Eine Filterpumpe einzusetzen wäre grundsätzlich kein Problem, allerdings ist so ein 20l Kasten, der im Wasser hängt, bei einem so kleinen Teich schon ziemlich hässlich. Lässt sich bei der Größe ja schwer verstecken. Kennt ihr irgendwas dezenteres?
Wie hoch sollte der Umsatz der Pumpe pro Stunde sein?


----------



## robsig12 (1. Feb. 2011)

*AW: Fischbesatz in kleinem Teich*

Wie schon geschrieben, wenn Fische, kleine Fische. Dann kein Futter geben, auf ausreichend Wasserpflanzen achten, und Du benötigst keinen Filter. (Deshalb auch keine Pumpe) Funktioniert in diesem Fall.
Wenn Pumpe würde ich nicht mehr wie 1200 - 1500 Liter/h empfehlen.

Würde mich da allgemein an eine Hand voll __ Moderlieschen, oder Erlitzen orientieren.

Wichtig, die müssen nicht gefüttert werden, finden genug Naturnahrung in einem eingelaufenem Teich vor.


----------



## Regs (1. Feb. 2011)

*AW: Fischbesatz in kleinem Teich*

Hallo Benni,
ich habe in meinem auch nur 2500 Liter Teich einfach eine Teichpumpe - die ist ja wirklich nicht groß - und extern  in den Büschen versteckt den Filter.
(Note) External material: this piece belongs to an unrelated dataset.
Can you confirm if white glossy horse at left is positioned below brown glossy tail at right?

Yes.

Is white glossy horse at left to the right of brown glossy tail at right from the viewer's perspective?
Das Wasser fließt dann durch einen durchbohrten Stein wieder ein.

 

So sah das Anfang August nach der Neuanlage aus. Der Schlauch zum Filter, der in den Büschen steht, ist da noch grün gewesen. 

Jetzt im Winter ist der Filter abgebaut und reingeholt, die Pumpe (8000 L/Std) steht am Grund und ist abgeschaltet. Eine kleine Teichpumpe mit 2500 L/Std steht jetzt auf der obersten Terrasse und sprudelt vor sich hin und hält das Eis frei. In dem Teich leben derzeit 6 __ Shubunkin, drei Sarasa und ein __ Goldfisch sowie zwei __ Kröten. Alle sind bisher wohlauf und die Wasserwerte so wie man sich das wünscht. 250 Liter pro Fisch sind für Goldfisch-Varietäten auch keineswegs zu wenig. Die Fische müssen natürlich gefüttert werden, der Teich gibt das - jedenfalls bisher - nicht her. Das wäre bei __ Moderlieschen sicherlich einfacher.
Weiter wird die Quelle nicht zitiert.